38 En hij leide deze roeden, die hij geschild had, in de goten, en in de drinkbakken van het water, waar de kudde kwam drinken, tegenover de kudde; en zij werden verhit, als zij kwamen om te drinken.
And he placed them in the troughs, where the water was poured out, so that when the flocks had arrived to drink, they would have the branches before their eyes, and in their sight they might conceive.
39 Als dan de kudde verhit werd bij de roeden, zo lammerde de kudde gesprenkelde, gespikkelde, en geplekte.
And it happened that, in the very heat of joining together, the sheep looked upon the branches, and they bore the blemished and the variegated, those speckled with diverse color.
40 Toen scheidde Jakob de lammeren, en hij wendde het gezicht der kudde op het gesprenkelde, en al het bruine onder Labans kudde; en hij stelde zijn kudden alleen, en hij zette ze niet bij de kudde van Laban.

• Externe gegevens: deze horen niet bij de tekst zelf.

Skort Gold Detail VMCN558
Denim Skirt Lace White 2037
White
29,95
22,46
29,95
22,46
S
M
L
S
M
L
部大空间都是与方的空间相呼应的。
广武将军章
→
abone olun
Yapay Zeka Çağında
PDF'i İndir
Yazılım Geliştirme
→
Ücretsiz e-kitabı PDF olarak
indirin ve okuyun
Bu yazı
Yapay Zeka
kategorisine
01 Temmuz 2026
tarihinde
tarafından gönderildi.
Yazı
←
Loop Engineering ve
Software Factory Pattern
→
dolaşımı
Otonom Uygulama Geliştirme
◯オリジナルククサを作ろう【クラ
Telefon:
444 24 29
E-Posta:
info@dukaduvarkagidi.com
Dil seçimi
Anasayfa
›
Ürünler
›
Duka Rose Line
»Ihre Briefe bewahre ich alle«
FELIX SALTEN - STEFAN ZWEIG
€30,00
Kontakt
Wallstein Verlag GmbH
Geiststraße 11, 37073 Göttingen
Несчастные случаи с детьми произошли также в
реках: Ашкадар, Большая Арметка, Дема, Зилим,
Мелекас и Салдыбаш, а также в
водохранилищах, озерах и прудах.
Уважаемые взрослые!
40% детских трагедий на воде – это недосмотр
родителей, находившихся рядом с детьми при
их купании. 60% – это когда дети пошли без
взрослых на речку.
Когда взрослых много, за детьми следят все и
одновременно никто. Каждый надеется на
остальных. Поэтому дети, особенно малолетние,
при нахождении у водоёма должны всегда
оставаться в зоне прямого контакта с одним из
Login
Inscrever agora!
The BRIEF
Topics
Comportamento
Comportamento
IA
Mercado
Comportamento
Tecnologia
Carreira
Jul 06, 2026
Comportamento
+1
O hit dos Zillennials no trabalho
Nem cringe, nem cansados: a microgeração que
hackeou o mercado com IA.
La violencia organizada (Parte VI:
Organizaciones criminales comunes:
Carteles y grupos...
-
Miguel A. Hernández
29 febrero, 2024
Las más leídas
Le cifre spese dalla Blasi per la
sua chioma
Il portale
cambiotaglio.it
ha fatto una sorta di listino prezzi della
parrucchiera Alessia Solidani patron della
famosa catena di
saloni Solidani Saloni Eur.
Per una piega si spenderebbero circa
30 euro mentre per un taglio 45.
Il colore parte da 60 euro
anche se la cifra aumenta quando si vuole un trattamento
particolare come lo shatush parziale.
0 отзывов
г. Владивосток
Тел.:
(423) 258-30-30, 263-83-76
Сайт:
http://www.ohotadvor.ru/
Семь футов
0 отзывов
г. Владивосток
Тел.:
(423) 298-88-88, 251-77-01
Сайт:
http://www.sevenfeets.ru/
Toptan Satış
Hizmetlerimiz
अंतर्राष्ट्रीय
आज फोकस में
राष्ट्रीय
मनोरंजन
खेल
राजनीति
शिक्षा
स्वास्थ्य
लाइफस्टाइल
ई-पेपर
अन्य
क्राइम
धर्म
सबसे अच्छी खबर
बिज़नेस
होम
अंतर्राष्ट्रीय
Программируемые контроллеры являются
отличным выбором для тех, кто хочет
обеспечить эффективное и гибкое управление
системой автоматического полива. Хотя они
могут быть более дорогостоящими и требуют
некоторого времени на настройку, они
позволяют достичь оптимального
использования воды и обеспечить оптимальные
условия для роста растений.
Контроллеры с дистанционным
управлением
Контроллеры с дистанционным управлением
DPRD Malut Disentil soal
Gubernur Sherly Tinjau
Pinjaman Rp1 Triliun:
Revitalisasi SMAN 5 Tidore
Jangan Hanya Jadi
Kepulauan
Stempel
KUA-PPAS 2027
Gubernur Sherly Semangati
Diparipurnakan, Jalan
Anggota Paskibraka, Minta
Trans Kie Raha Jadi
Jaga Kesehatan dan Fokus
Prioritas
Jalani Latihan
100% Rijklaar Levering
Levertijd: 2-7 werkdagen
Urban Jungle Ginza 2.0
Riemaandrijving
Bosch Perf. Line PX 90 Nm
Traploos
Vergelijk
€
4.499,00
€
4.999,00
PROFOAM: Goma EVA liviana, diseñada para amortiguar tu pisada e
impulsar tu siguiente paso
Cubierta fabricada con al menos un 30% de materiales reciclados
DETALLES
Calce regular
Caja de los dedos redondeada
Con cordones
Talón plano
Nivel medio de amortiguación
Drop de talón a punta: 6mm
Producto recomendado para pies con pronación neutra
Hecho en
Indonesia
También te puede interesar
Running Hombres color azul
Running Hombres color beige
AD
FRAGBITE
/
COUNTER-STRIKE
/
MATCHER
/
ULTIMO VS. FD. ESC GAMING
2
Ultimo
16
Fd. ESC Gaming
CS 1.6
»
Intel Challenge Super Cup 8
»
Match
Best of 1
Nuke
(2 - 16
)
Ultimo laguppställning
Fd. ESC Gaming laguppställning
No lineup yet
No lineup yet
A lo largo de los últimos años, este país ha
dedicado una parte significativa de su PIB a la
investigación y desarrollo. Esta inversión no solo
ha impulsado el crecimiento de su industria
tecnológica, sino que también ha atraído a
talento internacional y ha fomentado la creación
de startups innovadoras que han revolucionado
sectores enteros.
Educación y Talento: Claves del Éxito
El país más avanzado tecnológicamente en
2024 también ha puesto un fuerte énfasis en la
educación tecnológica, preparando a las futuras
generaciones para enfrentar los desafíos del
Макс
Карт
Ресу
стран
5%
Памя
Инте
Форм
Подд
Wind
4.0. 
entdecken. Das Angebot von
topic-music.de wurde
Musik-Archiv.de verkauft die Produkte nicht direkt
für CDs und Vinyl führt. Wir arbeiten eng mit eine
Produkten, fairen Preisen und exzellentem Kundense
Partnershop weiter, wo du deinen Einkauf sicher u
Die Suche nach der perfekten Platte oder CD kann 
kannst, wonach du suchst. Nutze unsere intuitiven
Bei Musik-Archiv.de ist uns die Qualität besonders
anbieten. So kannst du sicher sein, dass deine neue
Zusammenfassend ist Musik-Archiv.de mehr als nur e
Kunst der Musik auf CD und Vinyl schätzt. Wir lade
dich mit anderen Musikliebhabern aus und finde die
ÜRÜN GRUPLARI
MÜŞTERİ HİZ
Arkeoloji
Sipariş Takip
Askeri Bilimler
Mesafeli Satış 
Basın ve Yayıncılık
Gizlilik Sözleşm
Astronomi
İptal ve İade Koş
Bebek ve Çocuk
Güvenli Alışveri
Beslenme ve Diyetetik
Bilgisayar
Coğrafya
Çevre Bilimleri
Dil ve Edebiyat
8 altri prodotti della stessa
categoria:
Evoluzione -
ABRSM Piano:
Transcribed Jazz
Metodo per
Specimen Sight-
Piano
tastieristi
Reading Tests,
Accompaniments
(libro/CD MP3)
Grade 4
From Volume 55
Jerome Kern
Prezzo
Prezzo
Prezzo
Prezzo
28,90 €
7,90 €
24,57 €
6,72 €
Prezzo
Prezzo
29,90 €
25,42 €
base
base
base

And Jacob divided the flock, and he set the branches in the troughs before the eyes of the rams. Now whatever was white or black belonged to Laban, but, in truth, the others belonged to Jacob, for the flocks were dispersed among one another.
41 En het geschiedde, telkens als de kudde der vroegelingen verhit werd, zo stelde Jakob de roeden voor de ogen der kudde in de goten, opdat zij hittig werden bij de roeden.
Therefore, when the first to arrive were climbing on the ewes, Jacob placed the branches in the troughs of water before the eyes of the rams and the sheep, so that they might conceive while they were gazing upon them.
42 Maar als de kudde spade hittig werd, zo stelde hij ze niet, zodat de spadelingen Laban, en de vroegelingen Jakob toekwamen.
Yet when the late arrivals and the last to conceive were let in, he did not place these. And so those that arrived late became Laban’s, and those that arrived first became Jacob’s.
43 En die man brak gans zeer uit in menigte, en hij had vele kudden, en dienstmaagden, en dienstknechten, en kemelen, en ezelen.
And the man was enriched beyond limit, and he had many flocks, women servants and men servants, camels and donkeys.